Zu Anfang habe ich geflucht und geschrien. An einem Mittwochabend habe ich es nicht mehr ausgehalten und bin in den Flur gelaufen und solange mit meinen Schuhen gegen die Wand geworfen, bis einer den Spiegel über der Kommode getroffen hat und die Scherben auf den Boden niederregneten. Sieben Jahre Pech sagt man. Aber man hatte mir auch gesagt, dass ich keine sieben Jahre mehr haben würde, also war es auch egal.
Später habe ich stumm gelitten. Ich habe die Wände angestarrt und die Uhr beobachtet, während ich darauf wartete, die weißen Räume wieder verlassen zu können und den Geruch nach Desinfektionsmittel und Krankheit von meinem Körper zu waschen. An einem Donnerstagmorgen habe ich nicht einmal mehr „Ja“ oder „Nein“ geantwortet, sondern nur noch wortlos genickt.

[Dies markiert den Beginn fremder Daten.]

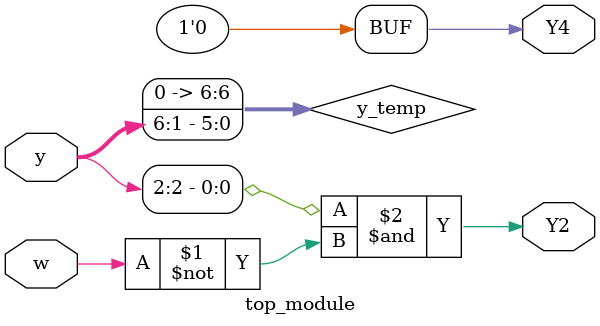
<source format=sv>
module top_module (
	input [6:1] y,
	input w,
	output Y2,
	output Y4
);

	wire [6:0] y_temp;
	assign y_temp = {1'b0, y};
	
	assign Y2 = y_temp[1] & ~w;
	assign Y4 = y_temp[2] & y_temp[3] & y_temp[5] & y_temp[6] & w;
endmodule

</source>
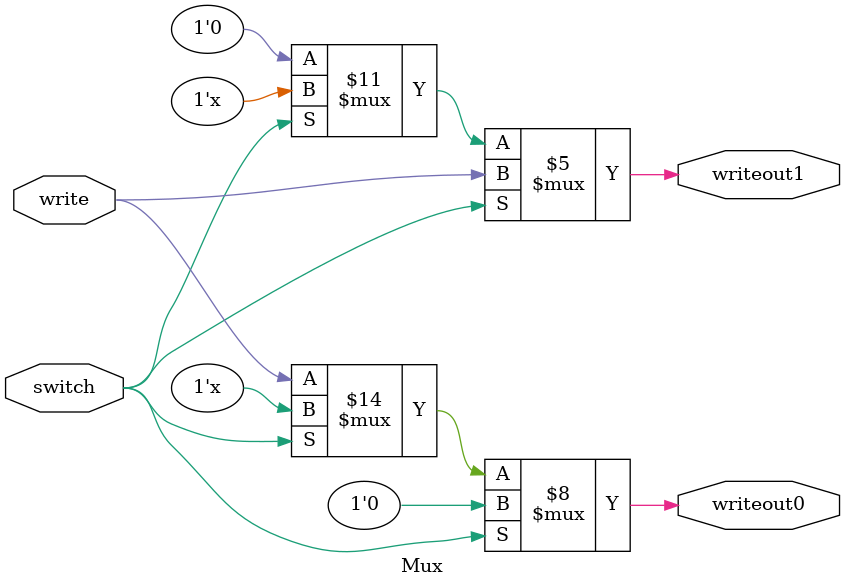
<source format=v>
`timescale 1ns / 1ps


module Mux(
    input write,switch,
    output reg writeout0,writeout1
    );
    always@(switch,write)
    begin
        if( switch==0)
        begin
         writeout0 = write;
         writeout1 = 0;
        end
        if( switch==1)
        begin
         writeout0 = 0;
         writeout1 = write;
        end
    end
endmodule

</source>
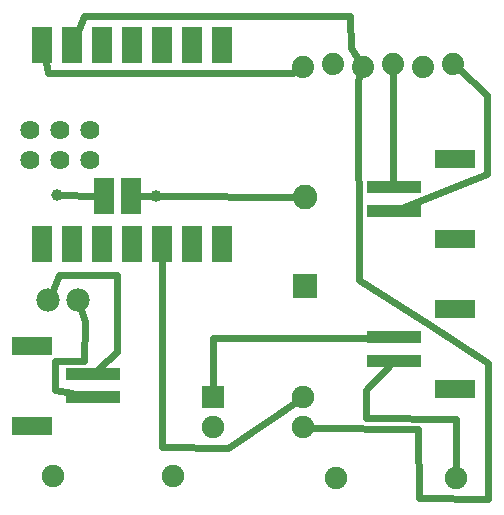
<source format=gtl>
G04 MADE WITH FRITZING*
G04 WWW.FRITZING.ORG*
G04 DOUBLE SIDED*
G04 HOLES PLATED*
G04 CONTOUR ON CENTER OF CONTOUR VECTOR*
%FSLAX26Y26*%
%MOIN*%
%ADD10C,0.074000*%
%ADD11C,0.075000*%
%ADD12C,0.064000*%
%ADD13C,0.082000*%
%ADD14C,0.078000*%
%ADD15C,0.039370*%
%ADD16R,0.181102X0.039370*%
%ADD17R,0.133858X0.062992*%
%ADD18R,0.075000X0.075000*%
%ADD19R,0.070247X0.121256*%
%ADD20R,0.070000X0.121256*%
%ADD21R,0.082000X0.082000*%
%ADD22C,0.024000*%
%G04COPPER1*%
%FSLAX26Y26*%
%MOIN*%
D10*
X1554720Y1516210D03*
X1454720Y1506210D03*
X1354720Y1516210D03*
X1254720Y1506210D03*
X1154720Y1516210D03*
X1054720Y1506210D03*
X1554720Y1516210D03*
X1454720Y1506210D03*
X1354720Y1516210D03*
X1254720Y1506210D03*
X1154720Y1516210D03*
X1054720Y1506210D03*
D11*
X754721Y406210D03*
X1054720Y406210D03*
X754721Y306210D03*
X1054720Y306210D03*
D12*
X144345Y1299269D03*
X244637Y1299269D03*
X344637Y1299291D03*
X144637Y1199291D03*
X244637Y1199291D03*
X344637Y1199291D03*
D11*
X618882Y143890D03*
X218882Y143890D03*
X1564700Y138590D03*
X1164700Y138590D03*
D13*
X1059030Y777606D03*
X1059030Y1075606D03*
D14*
X204380Y730520D03*
X304380Y730520D03*
D15*
X564000Y1079140D03*
X234370Y1080344D03*
D16*
X1354731Y606205D03*
X1354731Y527465D03*
D17*
X1559449Y700698D03*
X1559449Y432984D03*
D16*
X354718Y406215D03*
X354718Y484955D03*
D17*
X149994Y311724D03*
X149994Y579444D03*
D16*
X1354731Y1106210D03*
X1354731Y1027469D03*
D17*
X1559449Y1200698D03*
X1559449Y932981D03*
D18*
X754721Y406210D03*
D19*
X389947Y1076656D03*
X481252Y1076656D03*
X183429Y919106D03*
X283761Y919106D03*
X383761Y919106D03*
X483761Y919106D03*
X583761Y919106D03*
X683761Y919106D03*
X783761Y919106D03*
D20*
X783637Y1579663D03*
X683637Y1579663D03*
X583637Y1579663D03*
X483637Y1579663D03*
X383637Y1579663D03*
X283637Y1579663D03*
X183637Y1579663D03*
D21*
X1059030Y776606D03*
D22*
X1341460Y513340D02*
X1262790Y429520D01*
D02*
X1262790Y429520D02*
X1262790Y336320D01*
D02*
X1262790Y336320D02*
X1563690Y333660D01*
D02*
X1563690Y333660D02*
X1564610Y156090D01*
D02*
X1269730Y606080D02*
X751524Y605270D01*
D02*
X751524Y605270D02*
X754440Y423710D01*
D02*
X305983Y1634735D02*
X324000Y1679140D01*
X324000Y1679140D02*
X852000Y1679140D01*
X852000Y1679140D02*
X1209530Y1678394D01*
D02*
X1209530Y1678394D02*
X1212000Y1571140D01*
X1212000Y1571140D02*
X1243730Y1522918D01*
D02*
X1354720Y1120340D02*
X1354720Y1496210D01*
D02*
X360378Y1077356D02*
X242242Y1080157D01*
D02*
X282882Y420350D02*
X228000Y431140D01*
X228000Y431140D02*
X228000Y527140D01*
X228000Y527140D02*
X324000Y527140D01*
X324000Y527140D02*
X325901Y657960D01*
D02*
X325901Y657960D02*
X309783Y712300D01*
D02*
X1390510Y1041599D02*
X1668000Y1151140D01*
X1668000Y1151140D02*
X1668000Y1415140D01*
X1668000Y1415140D02*
X1569640Y1502895D01*
D02*
X583743Y864033D02*
X583547Y239820D01*
D02*
X583547Y239820D02*
X804000Y239140D01*
X804000Y239140D02*
X1040160Y396500D01*
D02*
X211658Y748067D02*
X239066Y814162D01*
D02*
X239066Y814162D02*
X433103Y814162D01*
D02*
X433103Y814162D02*
X432467Y684600D01*
D02*
X432467Y684600D02*
X432467Y559380D01*
D02*
X432467Y559380D02*
X372000Y503140D01*
X372000Y503140D02*
X368147Y499090D01*
D02*
X510819Y1077543D02*
X556130Y1078904D01*
D02*
X1038040Y1075756D02*
X571874Y1079084D01*
D02*
X1037190Y1496582D02*
X1020000Y1487140D01*
X1020000Y1487140D02*
X204000Y1487140D01*
X204000Y1487140D02*
X195758Y1524590D01*
D02*
X1435880Y301700D02*
X1438540Y70040D01*
D02*
X1438540Y70040D02*
X1670210Y67370D01*
D02*
X1072220Y306000D02*
X1435880Y301700D01*
D02*
X1670210Y67370D02*
X1670210Y522720D01*
D02*
X1670210Y522720D02*
X1476000Y647140D01*
X1476000Y647140D02*
X1238820Y796992D01*
D02*
X1238820Y796992D02*
X1236000Y1463140D01*
X1236000Y1463140D02*
X1246750Y1487868D01*
G04 End of Copper1*
M02*
</source>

An einem Freitag wollte ich mich von meinem Partner trennen und meinen Hund meinen Eltern geben. Ich war davon überzeugt, dass sich alle schnell in Sicherheit bringen sollten, bevor ich untergehe und sie mit mir in die Tiefe reiße.
Und die ganze Zeit habe ich ihn verflucht, „den Vater, den Allmächtigen, den Schöpfer des Himmels und der Erde.“ Denn er hatte mich schließlich auch verflucht. Bestraft für etwas, von dem ich nicht einmal wusste, dass ich es getan habe. Bis heute weiß ich es nicht.
Aber an einem Samstag, ganz plötzlich, da entschied ich, dass es genug war. Genug Hass und Leid, genug stumme Verzweiflung und Hoffnungslosigkeit. Ich konnte nicht nur ein verlorenes Staubkorb in der Unendlichkeit sein, verloren, sobald ich fort sein würde.
Und am Sonntag klagte ich ihn nicht mehr nur an, sondern klagte mit ihm. Und mit ihm kam die Hoffnung zurück und die Freude und mit ihm ging es ein kleines Stück besser.